A few days ago, as 2015 waned, I sat with a friend and we shared our annual reviews with one another.
While I do this with a friend with whom I share recovery, it is not solely focused on spirituality and sobriety. This really is a kind of year-end annual review, the kind one might do at work.
We each do it our own way. My friend writes out a number of goals in a a series of categories. He then pulls out the lists and sees what kind of progress he made on each one. Some items he will cross off as completed — or he may add new goals.
I, too, look at a number of categories. But I don’t typically have hard-and-fast goals for each one. Instead, I reflect on what yearly progress (or lack of it) I have made in each area, and think about some concrete intentions for what I will do in the upcoming year.

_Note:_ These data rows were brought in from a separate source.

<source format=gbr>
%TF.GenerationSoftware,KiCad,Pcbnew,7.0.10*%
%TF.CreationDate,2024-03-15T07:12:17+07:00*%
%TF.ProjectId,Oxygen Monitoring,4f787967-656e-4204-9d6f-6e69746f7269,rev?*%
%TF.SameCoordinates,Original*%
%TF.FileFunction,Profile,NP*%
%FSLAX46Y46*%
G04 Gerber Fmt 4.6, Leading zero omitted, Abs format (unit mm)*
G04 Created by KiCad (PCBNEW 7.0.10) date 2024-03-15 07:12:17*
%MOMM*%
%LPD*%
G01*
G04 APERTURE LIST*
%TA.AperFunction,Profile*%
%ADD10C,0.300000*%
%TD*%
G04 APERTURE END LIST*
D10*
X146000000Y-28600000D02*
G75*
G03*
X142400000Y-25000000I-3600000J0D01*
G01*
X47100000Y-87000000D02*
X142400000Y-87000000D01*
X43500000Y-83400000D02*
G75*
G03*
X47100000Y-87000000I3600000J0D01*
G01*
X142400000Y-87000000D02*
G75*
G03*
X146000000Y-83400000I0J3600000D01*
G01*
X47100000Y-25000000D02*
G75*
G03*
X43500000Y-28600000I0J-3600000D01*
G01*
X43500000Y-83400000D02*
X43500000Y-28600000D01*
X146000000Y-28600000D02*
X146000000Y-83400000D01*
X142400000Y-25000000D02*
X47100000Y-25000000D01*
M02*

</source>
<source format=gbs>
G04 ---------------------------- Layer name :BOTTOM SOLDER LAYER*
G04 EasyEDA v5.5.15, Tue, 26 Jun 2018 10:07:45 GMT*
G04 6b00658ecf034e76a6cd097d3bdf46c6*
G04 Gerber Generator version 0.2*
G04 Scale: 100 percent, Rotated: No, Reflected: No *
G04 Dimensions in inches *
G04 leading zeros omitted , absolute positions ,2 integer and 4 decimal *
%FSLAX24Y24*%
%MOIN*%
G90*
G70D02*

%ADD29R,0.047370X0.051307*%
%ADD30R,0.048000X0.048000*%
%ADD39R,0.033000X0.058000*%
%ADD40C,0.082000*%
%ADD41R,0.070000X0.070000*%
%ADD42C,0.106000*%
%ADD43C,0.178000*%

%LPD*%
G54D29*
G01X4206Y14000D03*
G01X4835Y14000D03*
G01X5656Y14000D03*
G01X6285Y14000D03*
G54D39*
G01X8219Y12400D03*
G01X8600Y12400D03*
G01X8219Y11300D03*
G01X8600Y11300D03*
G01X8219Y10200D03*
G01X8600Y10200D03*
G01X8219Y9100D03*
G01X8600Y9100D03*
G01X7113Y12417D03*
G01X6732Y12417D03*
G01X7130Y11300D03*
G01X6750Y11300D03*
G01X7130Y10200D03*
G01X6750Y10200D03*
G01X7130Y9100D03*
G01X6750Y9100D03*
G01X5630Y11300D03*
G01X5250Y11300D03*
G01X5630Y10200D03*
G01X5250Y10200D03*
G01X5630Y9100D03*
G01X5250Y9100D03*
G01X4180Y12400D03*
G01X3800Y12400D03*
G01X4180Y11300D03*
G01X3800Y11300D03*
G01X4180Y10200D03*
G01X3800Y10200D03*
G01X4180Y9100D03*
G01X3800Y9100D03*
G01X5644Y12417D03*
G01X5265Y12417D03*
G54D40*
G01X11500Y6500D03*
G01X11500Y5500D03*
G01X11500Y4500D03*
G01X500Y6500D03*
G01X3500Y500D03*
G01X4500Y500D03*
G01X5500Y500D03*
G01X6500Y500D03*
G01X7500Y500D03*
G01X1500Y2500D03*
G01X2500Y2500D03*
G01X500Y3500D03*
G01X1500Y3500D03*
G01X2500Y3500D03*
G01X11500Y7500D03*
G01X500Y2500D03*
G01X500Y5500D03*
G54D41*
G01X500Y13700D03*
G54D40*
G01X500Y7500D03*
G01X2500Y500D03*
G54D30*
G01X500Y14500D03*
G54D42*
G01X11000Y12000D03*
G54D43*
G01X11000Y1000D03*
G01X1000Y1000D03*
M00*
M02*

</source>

While we each do it differently, there are two things we have in common: Our categories are similar, and we are careful to do this work in writing. This is a serious review and we take it seriously.

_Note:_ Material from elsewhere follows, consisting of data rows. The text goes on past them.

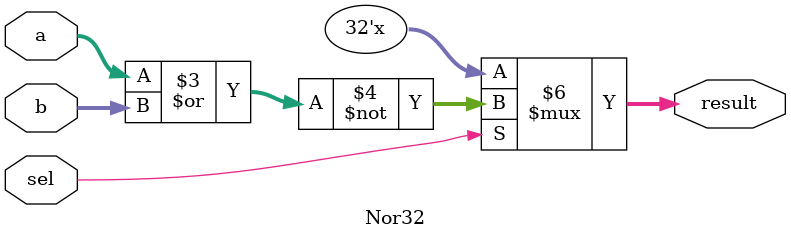
<source format=v>
`timescale 1ns / 1ps

module Nor32(input[31:0] a, b, input sel, output reg [31:0] result);
always @ (*)
    if(sel == 1) result = ~(a | b);
    else result = 32'bxxxxxxxxxxxxxxxxxxxxxxxxxxxxxxxx;
endmodule

</source>
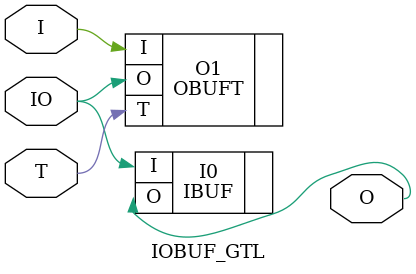
<source format=v>


`timescale  1 ps / 1 ps


module IOBUF_GTL (O, IO, I, T);

    output O;

    inout  IO;

    input  I, T;

        OBUFT #(.IOSTANDARD("GTL") ) O1 (.O(IO), .I(I), .T(T)); 
	IBUF #(.IOSTANDARD("GTL"))  I0 (.O(O), .I(IO));
        

endmodule



</source>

Here are the categories I used in reflecting on my actions in 2015, and my intentions for 2016. In each area, I ask myself what progress I made, and what I plan to do moving forward. I try to capture specifics.
- Body (health, fitness, nutrition, rest)
- Mind (learning new things, staying sharp)
- Spirit (Recovery and program, faith, mindfulness, generosity)
- Social (family relationships, other close relationships, community)
- Finance and administration (how well I pay my bills, savings, income, orderliness of my affairs)
- Work and professional (diligence, responsibility, development and growth)
- Creativity (writing, music, other pursuits)
In talking to my friend, I invariably recall areas where I have real shortcomings as well as progress that I hadn’t recalled. I write those down as they come to me, during our conversation.
Throughout the year, every few months, I review the list in order to help me stay on track.